(Point correspondence tracking data)
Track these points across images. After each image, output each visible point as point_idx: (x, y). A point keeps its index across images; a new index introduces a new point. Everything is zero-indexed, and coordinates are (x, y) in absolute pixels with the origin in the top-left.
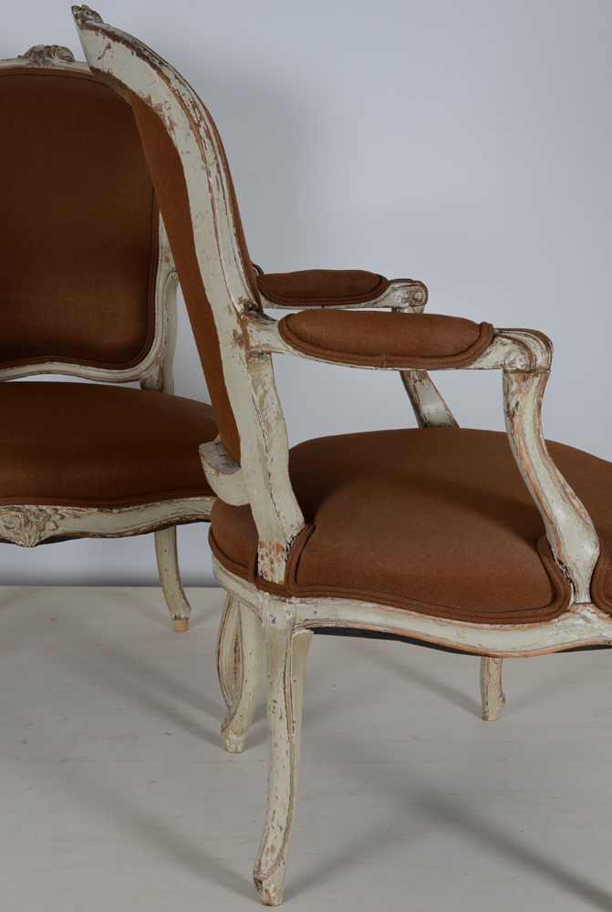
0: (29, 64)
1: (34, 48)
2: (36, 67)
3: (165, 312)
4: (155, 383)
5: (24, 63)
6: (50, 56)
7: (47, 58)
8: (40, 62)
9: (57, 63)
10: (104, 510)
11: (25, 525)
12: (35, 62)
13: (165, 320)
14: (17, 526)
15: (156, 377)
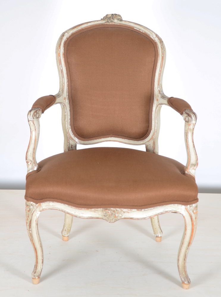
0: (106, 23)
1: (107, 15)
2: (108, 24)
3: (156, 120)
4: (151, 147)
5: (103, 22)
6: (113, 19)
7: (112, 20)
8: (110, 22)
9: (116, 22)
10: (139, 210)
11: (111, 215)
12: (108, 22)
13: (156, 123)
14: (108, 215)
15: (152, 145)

* * *

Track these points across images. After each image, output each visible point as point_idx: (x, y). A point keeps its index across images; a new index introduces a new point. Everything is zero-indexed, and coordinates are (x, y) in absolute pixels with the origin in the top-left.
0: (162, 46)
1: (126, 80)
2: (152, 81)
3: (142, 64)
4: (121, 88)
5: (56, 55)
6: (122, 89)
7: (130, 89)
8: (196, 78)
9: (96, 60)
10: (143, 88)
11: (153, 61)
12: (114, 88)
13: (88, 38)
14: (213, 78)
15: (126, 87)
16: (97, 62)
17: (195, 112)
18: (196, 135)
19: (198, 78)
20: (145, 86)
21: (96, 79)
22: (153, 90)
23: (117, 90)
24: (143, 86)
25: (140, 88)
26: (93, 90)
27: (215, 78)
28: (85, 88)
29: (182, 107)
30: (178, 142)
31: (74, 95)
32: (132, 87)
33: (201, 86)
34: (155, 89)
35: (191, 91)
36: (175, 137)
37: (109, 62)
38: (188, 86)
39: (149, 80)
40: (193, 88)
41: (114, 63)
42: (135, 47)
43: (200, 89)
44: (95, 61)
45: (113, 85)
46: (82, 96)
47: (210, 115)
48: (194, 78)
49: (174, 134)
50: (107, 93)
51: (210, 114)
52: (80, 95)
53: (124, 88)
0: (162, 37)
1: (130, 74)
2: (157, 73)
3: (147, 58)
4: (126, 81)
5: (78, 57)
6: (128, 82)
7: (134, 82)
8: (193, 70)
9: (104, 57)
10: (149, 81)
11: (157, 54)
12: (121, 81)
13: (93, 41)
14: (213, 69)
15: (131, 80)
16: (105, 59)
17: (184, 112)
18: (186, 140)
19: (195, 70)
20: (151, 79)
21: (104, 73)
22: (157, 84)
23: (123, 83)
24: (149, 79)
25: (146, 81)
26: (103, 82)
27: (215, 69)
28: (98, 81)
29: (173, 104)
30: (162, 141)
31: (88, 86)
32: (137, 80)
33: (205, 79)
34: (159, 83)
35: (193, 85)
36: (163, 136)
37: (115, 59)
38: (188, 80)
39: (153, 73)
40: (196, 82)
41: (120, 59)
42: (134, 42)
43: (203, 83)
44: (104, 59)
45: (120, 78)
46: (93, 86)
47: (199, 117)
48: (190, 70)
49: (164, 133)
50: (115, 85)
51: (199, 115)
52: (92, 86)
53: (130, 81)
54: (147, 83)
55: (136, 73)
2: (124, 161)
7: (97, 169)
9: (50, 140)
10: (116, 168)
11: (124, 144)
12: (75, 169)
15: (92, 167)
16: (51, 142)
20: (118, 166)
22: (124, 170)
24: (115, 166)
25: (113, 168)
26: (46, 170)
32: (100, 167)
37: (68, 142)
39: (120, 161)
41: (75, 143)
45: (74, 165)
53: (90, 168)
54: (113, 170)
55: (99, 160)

*WHAT YOU SHOULD DO*. For this exercise, repeat exactly the lines of the data above from the one with "45: (113, 85)" down to the one with "52: (80, 95)", both end lines included.

*ANSWER TO THIS EXERCISE*.
45: (113, 85)
46: (82, 96)
47: (210, 115)
48: (194, 78)
49: (174, 134)
50: (107, 93)
51: (210, 114)
52: (80, 95)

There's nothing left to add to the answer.